Report of Second Phase of Seventh Circuit eDiscovery Pilot Program Published
From Legal Informatics:
The Seventh Circuit Electronic Discovery Pilot Program has published its Final Report on Phase Two, May 2010 to May 2012 (very large PDF file).
A principal purpose of the program is to determine the effects of the use of Principles Relating to the Discovery of Electronically Stored Information in litigation in the Circuit.
The report describes the results of surveys of lawyers who participated in efiling in the Seventh Circuit, and of judges and lawyers who participated in trials in which the Circuit’s Principles Relating to the Discovery of Electronically Stored Information were applied.
True enough, the report is “a very large PDF file.” At 969 pages and 111.5 MB. Don’t try downloading while you are on the road, unless you are in South Korea or Japan.

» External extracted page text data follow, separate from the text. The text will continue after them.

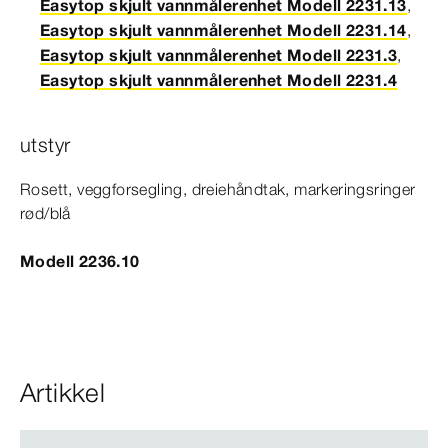
Easytop skjult vannmålerenhet Modell 2231.13
,
Easytop skjult vannmålerenhet Modell 2231.14
,
Easytop skjult vannmålerenhet Modell 2231.3
,
Easytop skjult vannmålerenhet Modell 2231.4
utstyr
Rosett, veggforsegling, dreiehåndtak, markeringsringer
rød/blå
Modell 2236.10
Artikkel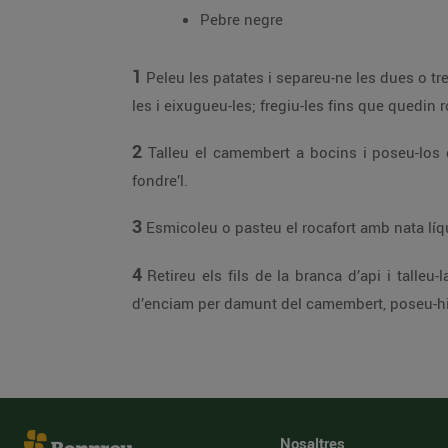
Pebre negre
1
Peleu les patates i separeu-ne les dues o tre
les i eixugueu-les; fregiu-les fins que quedin 
2
Talleu el camembert a bocins i poseu-los da
fondre’l.
3
Esmicoleu o pasteu el rocafort amb nata líqu
4
Retireu els fils de la branca d’api i talleu
d’enciam per damunt del camembert, poseu-hi 
Nosaltres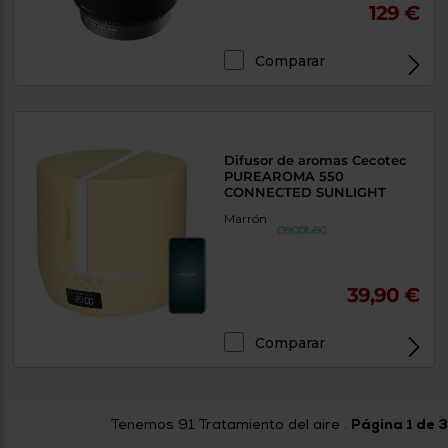
129 €
Comparar
Difusor de aromas Cecotec
PUREAROMA 550
CONNECTED SUNLIGHT
Marrón
39,90 €
Comparar
Tenemos
91
Tratamiento del aire .
Página 1 de 3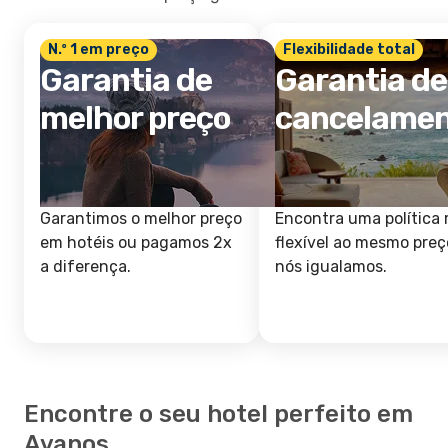
N.º 1 em preço
Flexibilidade total
Garantia de
Garantia de
melhor preço
cancelame
Garantimos o melhor preço
Encontra uma política 
em hotéis ou pagamos 2x
flexível ao mesmo preç
a diferença.
nós igualamos.
Encontre o seu hotel perfeito em
Avanos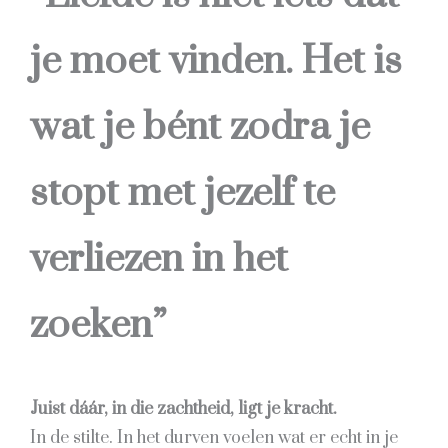
je moet vinden. Het is
wat je bént zodra je
stopt met jezelf te
verliezen in het
zoeken”
Juist dáár, in die zachtheid, ligt je kracht.
In de stilte. In het durven voelen wat er echt in je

I don’t have the time today but the report isn’t substantively 969 pages long. Pages of names and addresses, committee minutes, presentations, filler of various kinds. If you find it other than in PDF format, I might be interested in generating a shorter version that might be of more interest.
Bottom line was that cooperation in discovery as it relates to electronically stored information reduces costs and yet maintains standards for representation.
Topic maps can play an important role both in eDiscovery but in relating information together, whatever its original form.
True enough, there are services that perform those functions now, but have you ever taken one of their work products and merged it with another?
By habit or chance, the terms used may be close enough to provide a useful result, but how do you verify the results?